Менее известен текст Лема, посвященный, в сущности, той же теме – «Расследование» (1958). Тайны жизни и смерти исследованы там с помощью современной криминалистики профессионалами своего дела, и… профессионалы вынуждены опустить руки. В нашем мире, на Земле, есть нечто, их знаниям и навыкам не поддающееся. Притом непонятно, до какой степени это самое «нечто» вообще может быть расшифровано когда-нибудь – через десять лет, пятьдесят, сто…

«Расследование» по сути своей пессимистично. Не столько следствие потерпело поражение, сколько наука, знания людей. «Солярис» несет в себе оптимизм: да, трудно, но продвижение все-таки возможно.

По мотивам романа появились три экранизации – телеспектакль Бориса Ниренбурга, фильмы Андрея Тарковского и Стивена Содерберга, а также спектакль Дэвида Гласса и балет Сергея Жукова[32]. Но внимание зрителей было приковано только к двум продолжениям «Соляриса», а именно работам Тарковского и Содерберга. На них и сосредоточимся.

Фильм «Солярис» Андрея Тарковского (1972), где Кельвина играет Донатас Банионис, одновременно сужает и расширяет философское поле Соляриса.

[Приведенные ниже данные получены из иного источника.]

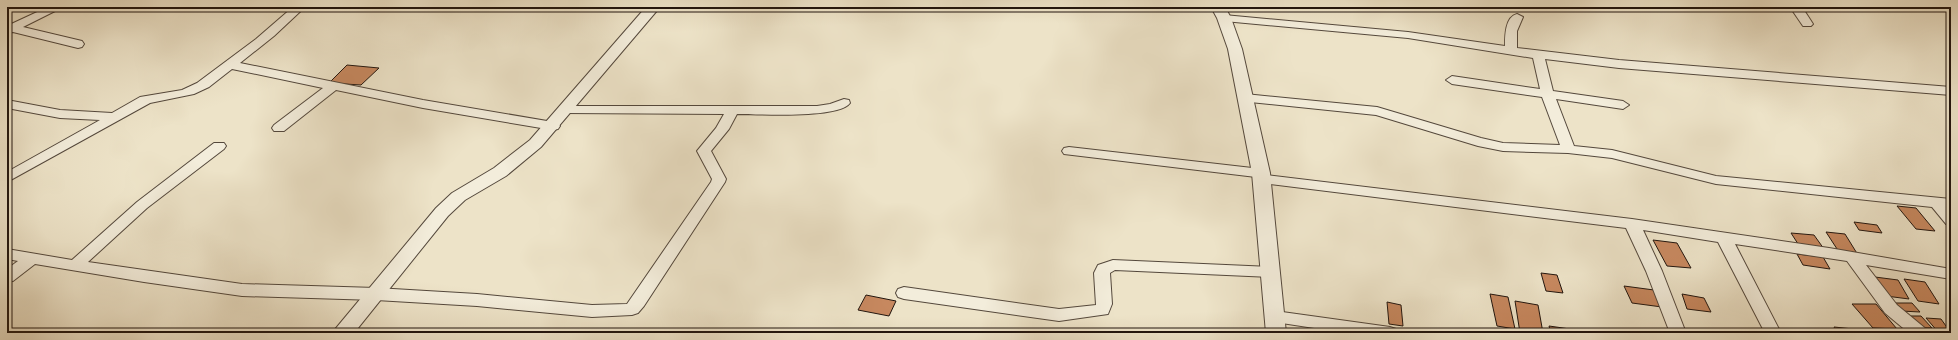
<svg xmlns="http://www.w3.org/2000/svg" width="1958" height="340" font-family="'EB Garamond',serif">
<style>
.building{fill:#c7885f;stroke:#21150e}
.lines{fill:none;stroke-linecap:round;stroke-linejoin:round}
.minor-casing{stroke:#54483c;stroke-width:2}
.tertiary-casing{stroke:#54483c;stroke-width:2}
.minor{fill:#f3eddb;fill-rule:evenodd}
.tertiary{fill:#f3eddb;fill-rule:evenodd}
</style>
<rect width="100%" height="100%" fill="#ede3c8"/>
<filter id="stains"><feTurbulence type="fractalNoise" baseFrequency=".005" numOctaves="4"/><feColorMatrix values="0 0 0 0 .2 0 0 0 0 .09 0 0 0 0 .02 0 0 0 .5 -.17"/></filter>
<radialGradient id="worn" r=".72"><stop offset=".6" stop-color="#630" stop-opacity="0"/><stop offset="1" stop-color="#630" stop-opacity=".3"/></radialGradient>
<g class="building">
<polygon points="347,65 379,68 361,85 329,83"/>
<polygon points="1897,206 1916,208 1935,231 1916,229"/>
<polygon points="1854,222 1877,225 1882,233 1859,230"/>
<polygon points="1826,232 1845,234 1858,255 1839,252"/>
<polygon points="1791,233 1814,235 1824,249 1800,247"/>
<polygon points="1653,240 1677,243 1691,268 1667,266"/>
<polygon points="1797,254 1823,257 1830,269 1803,265"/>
<polygon points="1541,273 1557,275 1563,293 1546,291"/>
<polygon points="1875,277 1898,280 1909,299 1886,296"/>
<polygon points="1904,279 1925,282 1939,304 1918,301"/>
<polygon points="1624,286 1654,290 1662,307 1632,303"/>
<polygon points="1490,294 1508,297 1515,329 1497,326"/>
<polygon points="1682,294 1704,298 1711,312 1687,309"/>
<polygon points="866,295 896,301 889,316 858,310"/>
<polygon points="1515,301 1538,305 1543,333 1520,333"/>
<polygon points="1387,302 1401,305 1403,326 1389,324"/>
<polygon points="1894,303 1912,303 1920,312 1901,311"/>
<polygon points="1852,304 1876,304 1897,329 1873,328"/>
<polygon points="1911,316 1921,316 1932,328 1921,328"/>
<polygon points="1926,318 1941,319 1951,333 1939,333"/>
<polygon points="1549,326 1570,329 1571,333 1551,333"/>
<polygon points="1834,327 1863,330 1865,333 1837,333"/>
</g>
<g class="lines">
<defs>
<g id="minor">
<polygon points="48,7 63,7 23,27 82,41 84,44 82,47 78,48 13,32 7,33 7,26"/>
<polygon points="293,7 305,7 274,36 240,63 423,100 553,122 558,123 560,126 558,129 553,130 423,108 336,90 284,131 274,131 272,128 274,125 323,88 232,69 209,87 194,94 150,103 7,182 7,172 100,120 60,118 7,108 7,100 60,110 112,113 140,97 182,90 197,83 256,39"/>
<polygon points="1790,7 1802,7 1813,24 1811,26 1803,26"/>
<path d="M1517,14L1523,17L1517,31V48L1619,60L1951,87V95L1619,68L1545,59L1553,91L1623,101L1629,105L1623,109L1556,99L1574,146L1612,150L1716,176L1951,199V209L1949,208L1951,211V226L1946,224L1932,207L1716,184L1612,158L1568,153L1503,151L1478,146L1376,115L1240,101L1239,98L1245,94L1377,107L1481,138L1503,143L1560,145L1542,97L1452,84L1446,80L1452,76L1540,89L1533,58L1408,38L1224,21L1218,18L1224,15L1408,32L1505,46C1505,36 1505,17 1517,14Z"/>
<path d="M844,99L849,100L850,103C839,119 758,114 737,114L729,129L711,151L726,179L725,182L644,306L638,313L632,315L592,317L477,306L376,300L242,296L144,282L35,264L13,281L7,282V269L18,261L7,259V249L72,260L137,202L214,143H224L226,146L224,149L147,208L88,262L242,284L376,288L477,294L592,305L627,304L711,182L712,179L697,151L716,128L724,114L565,113L560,112L559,109L560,106H817L830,104Z"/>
<polygon points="1069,147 1261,169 1266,170 1268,173 1266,175 1632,219 1829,248 1951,269 1951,279 1866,265 1897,305 1926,329 1928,333 1909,333 1885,313 1847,261 1735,244 1781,333 1765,333 1718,242 1643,230 1662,271 1686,333 1670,333 1646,271 1626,228 1262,183 1257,182 1255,179 1256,177 1064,154 1062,151 1064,148"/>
<polygon points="1113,260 1271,267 1277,268 1279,272 1277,276 1271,277 1115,270 1110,273 1112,304 1108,314 1059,321 904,299 898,297 896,293 898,289 904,287 1059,309 1096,305 1094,273 1098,265"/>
<polygon points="1275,311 1390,327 1396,329 1398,333 1347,333 1269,321 1267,317 1269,313"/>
</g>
<g id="tertiary">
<polygon points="646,7 660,7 541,147 506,176 465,200 448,216 354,333 332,333 436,208 452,193 494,168 530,140"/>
<polygon points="1211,7 1225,7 1231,18 1242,49 1270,173 1286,333 1266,333 1252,173 1228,49 1217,18"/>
</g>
</defs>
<use href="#minor" class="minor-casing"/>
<use href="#tertiary" class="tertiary-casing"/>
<use href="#minor" class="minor"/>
<use href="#tertiary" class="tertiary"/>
</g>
<rect width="1958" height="340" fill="none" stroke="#ede3c8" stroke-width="24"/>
<rect x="8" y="8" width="1942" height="324" fill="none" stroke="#21150e" stroke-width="2"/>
<rect x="12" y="12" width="1934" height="316" fill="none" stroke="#21150e"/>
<rect width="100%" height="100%" filter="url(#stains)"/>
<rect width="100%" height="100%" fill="url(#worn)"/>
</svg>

Сужает – в том смысле, что наука, познание, освоение космоса Тарковского не особенно интересуют. Режиссер сохраняет приличествующий научный «каркас» (гораздо больше, чем сохранит его в «Сталкере» по отношению к литературному оригиналу – повести братьев Стругацких «Пикник на обочине»). Тарковский даже чуть-чуть полемизирует с Лемом. Один из персонажей фильма выражает уверенность, что познания вне морали быть не должно, это неправильно. Но философское наполнение картины, по большей части, не связано с философским наполнением романа.

Тарковский, отталкиваясь от Лема, говорил о своем.

Кинематографист представил мир как сочетание вечного и временного.

вернуться

32

Повесть «Отель для троглодита» Я. Верова, И. Минакова можно в какой-то степени считать продолжением художественной соляристики. Притом продолжением, благожелательным по отношению к версии Тарковского с ее усиленным вниманием к личности человека, его разуму, его духовным основам.